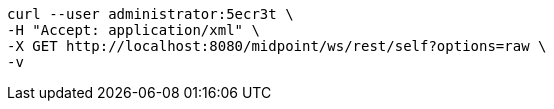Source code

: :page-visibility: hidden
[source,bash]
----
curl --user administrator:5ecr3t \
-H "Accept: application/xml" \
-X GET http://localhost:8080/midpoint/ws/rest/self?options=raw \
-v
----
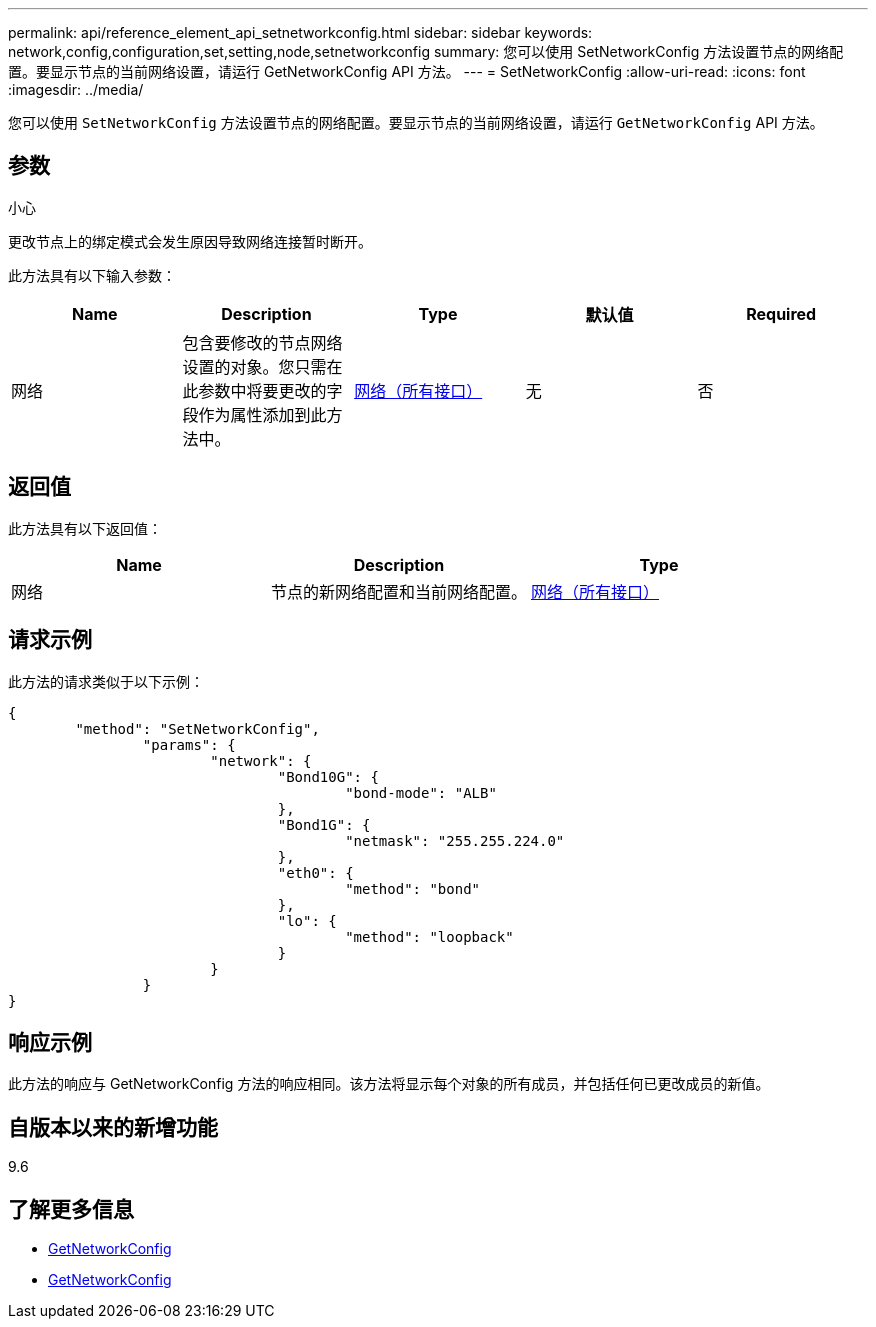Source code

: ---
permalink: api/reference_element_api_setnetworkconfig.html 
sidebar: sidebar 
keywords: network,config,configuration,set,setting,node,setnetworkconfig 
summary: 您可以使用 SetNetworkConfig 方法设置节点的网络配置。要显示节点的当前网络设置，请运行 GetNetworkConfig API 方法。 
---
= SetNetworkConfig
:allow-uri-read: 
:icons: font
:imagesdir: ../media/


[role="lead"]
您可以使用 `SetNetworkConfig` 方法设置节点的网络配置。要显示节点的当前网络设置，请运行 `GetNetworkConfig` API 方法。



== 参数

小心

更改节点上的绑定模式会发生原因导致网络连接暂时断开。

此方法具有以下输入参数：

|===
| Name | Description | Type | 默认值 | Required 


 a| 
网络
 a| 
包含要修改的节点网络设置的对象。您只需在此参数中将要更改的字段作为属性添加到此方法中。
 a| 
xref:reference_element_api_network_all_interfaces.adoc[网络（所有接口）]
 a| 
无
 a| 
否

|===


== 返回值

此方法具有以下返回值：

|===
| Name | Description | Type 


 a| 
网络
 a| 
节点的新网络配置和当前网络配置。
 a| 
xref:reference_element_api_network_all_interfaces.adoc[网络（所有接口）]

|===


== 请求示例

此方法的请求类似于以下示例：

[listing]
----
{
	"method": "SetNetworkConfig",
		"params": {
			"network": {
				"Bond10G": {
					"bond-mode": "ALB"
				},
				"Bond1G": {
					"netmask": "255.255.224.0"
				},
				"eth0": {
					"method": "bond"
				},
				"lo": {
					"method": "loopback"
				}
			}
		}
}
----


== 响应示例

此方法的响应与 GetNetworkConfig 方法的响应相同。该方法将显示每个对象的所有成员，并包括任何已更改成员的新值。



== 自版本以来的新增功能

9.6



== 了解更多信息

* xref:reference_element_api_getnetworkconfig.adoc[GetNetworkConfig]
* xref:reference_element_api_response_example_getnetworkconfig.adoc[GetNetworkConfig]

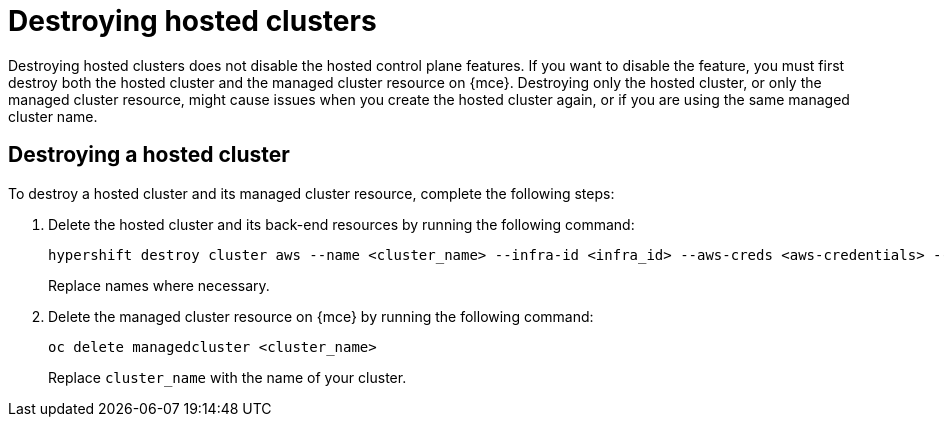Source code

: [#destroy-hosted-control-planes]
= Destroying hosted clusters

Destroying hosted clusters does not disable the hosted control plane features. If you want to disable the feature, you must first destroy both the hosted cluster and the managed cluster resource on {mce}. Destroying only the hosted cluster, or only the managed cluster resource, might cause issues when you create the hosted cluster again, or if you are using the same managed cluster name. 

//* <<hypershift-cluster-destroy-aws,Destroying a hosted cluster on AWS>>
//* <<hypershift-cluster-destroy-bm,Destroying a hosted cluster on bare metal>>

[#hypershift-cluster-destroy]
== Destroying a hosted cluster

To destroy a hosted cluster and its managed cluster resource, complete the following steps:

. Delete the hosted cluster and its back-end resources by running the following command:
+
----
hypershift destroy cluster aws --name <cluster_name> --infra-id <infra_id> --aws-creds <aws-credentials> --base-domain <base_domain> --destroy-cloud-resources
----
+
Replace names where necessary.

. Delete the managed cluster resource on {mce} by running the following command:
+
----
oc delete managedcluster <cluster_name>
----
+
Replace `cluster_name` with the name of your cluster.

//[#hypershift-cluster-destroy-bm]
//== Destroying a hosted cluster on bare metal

++++++++++

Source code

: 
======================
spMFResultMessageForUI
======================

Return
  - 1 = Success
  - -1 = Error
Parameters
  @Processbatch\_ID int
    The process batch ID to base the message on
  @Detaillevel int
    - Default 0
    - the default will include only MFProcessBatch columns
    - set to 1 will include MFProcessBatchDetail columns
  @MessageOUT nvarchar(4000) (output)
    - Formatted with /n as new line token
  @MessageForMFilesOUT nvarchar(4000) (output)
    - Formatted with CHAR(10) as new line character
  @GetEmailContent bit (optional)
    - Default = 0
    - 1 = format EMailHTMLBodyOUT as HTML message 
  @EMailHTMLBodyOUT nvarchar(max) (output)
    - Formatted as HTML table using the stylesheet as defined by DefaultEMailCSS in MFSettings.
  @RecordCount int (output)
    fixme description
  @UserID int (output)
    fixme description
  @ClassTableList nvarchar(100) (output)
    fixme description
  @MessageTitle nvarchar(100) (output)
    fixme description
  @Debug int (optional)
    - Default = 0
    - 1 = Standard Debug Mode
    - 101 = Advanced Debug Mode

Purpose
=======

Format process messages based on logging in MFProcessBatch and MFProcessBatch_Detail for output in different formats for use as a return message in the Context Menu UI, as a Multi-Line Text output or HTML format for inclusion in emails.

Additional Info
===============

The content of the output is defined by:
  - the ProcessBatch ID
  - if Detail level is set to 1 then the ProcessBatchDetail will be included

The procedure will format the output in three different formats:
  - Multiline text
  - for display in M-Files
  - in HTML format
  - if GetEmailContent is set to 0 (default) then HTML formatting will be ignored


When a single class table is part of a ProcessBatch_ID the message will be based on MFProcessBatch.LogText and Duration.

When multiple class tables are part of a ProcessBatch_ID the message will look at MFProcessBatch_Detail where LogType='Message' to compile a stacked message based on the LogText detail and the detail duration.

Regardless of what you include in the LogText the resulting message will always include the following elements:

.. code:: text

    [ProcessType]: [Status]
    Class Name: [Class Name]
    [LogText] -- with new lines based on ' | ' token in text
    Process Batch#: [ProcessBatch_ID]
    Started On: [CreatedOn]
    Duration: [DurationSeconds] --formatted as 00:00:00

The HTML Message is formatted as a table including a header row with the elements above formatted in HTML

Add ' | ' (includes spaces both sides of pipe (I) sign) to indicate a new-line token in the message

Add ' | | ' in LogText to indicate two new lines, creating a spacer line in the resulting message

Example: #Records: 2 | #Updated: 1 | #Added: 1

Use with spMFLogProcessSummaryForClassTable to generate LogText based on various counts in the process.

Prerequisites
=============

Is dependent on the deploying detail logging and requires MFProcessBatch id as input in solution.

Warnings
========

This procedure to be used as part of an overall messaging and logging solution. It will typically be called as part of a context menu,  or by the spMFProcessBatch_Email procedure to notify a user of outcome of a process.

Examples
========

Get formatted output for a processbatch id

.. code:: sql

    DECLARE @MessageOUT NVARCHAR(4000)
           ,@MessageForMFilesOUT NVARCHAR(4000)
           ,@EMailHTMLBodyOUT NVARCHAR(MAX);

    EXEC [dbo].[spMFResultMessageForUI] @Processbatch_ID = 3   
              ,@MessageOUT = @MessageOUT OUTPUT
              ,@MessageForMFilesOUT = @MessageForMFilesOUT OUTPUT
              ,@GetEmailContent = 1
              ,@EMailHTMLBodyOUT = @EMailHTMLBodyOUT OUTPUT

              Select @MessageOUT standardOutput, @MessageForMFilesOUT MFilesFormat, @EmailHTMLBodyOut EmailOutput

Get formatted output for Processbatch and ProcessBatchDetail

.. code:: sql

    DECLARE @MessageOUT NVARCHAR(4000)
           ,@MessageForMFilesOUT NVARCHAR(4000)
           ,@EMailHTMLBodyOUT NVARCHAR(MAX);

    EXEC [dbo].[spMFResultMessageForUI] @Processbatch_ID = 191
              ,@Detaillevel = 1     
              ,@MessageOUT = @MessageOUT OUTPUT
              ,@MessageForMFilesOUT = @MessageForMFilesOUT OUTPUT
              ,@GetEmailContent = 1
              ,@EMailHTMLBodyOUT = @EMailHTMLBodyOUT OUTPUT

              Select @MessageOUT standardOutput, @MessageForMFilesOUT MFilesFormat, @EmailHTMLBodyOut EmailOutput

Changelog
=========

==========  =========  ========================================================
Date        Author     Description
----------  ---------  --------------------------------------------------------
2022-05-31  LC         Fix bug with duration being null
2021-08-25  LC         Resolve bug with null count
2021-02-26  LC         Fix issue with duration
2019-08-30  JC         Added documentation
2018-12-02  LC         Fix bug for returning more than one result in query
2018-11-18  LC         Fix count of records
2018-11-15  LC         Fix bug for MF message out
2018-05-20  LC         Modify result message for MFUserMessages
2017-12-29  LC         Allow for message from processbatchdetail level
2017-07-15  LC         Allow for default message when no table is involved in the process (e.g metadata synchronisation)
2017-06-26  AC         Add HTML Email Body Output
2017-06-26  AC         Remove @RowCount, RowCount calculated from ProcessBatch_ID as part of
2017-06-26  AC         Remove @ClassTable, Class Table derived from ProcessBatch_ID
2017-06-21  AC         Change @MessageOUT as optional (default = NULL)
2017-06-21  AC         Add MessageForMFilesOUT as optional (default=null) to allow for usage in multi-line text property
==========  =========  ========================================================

++++++++++

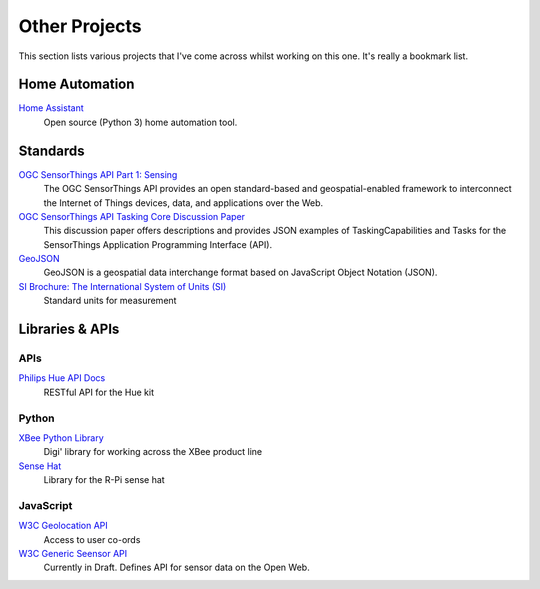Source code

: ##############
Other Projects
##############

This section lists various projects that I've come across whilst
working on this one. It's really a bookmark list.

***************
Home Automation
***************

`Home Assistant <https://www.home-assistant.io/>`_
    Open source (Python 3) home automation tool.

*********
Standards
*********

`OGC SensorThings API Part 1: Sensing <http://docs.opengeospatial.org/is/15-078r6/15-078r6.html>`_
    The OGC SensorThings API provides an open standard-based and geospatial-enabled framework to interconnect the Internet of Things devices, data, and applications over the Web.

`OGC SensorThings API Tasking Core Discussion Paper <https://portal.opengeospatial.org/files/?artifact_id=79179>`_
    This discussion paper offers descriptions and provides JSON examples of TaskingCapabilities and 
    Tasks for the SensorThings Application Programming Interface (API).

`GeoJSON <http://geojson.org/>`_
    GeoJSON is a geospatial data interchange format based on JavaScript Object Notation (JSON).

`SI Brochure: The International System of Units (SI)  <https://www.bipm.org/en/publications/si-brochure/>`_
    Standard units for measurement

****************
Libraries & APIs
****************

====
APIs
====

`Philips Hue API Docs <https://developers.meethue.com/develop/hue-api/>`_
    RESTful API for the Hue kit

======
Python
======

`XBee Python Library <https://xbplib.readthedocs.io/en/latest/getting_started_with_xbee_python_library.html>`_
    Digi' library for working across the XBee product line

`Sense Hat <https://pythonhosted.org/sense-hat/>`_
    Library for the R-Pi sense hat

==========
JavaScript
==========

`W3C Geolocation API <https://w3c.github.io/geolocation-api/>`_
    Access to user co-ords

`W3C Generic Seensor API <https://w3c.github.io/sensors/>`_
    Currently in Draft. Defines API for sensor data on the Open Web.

++++++++++

### Exercise description
For every line above that has "formats" in it, copy the line.

### Result for this exercise
Format process messages based on logging in MFProcessBatch and MFProcessBatch_Detail for output in different formats for use as a return message in the Context Menu UI, as a Multi-Line Text output or HTML format for inclusion in emails.
The procedure will format the output in three different formats:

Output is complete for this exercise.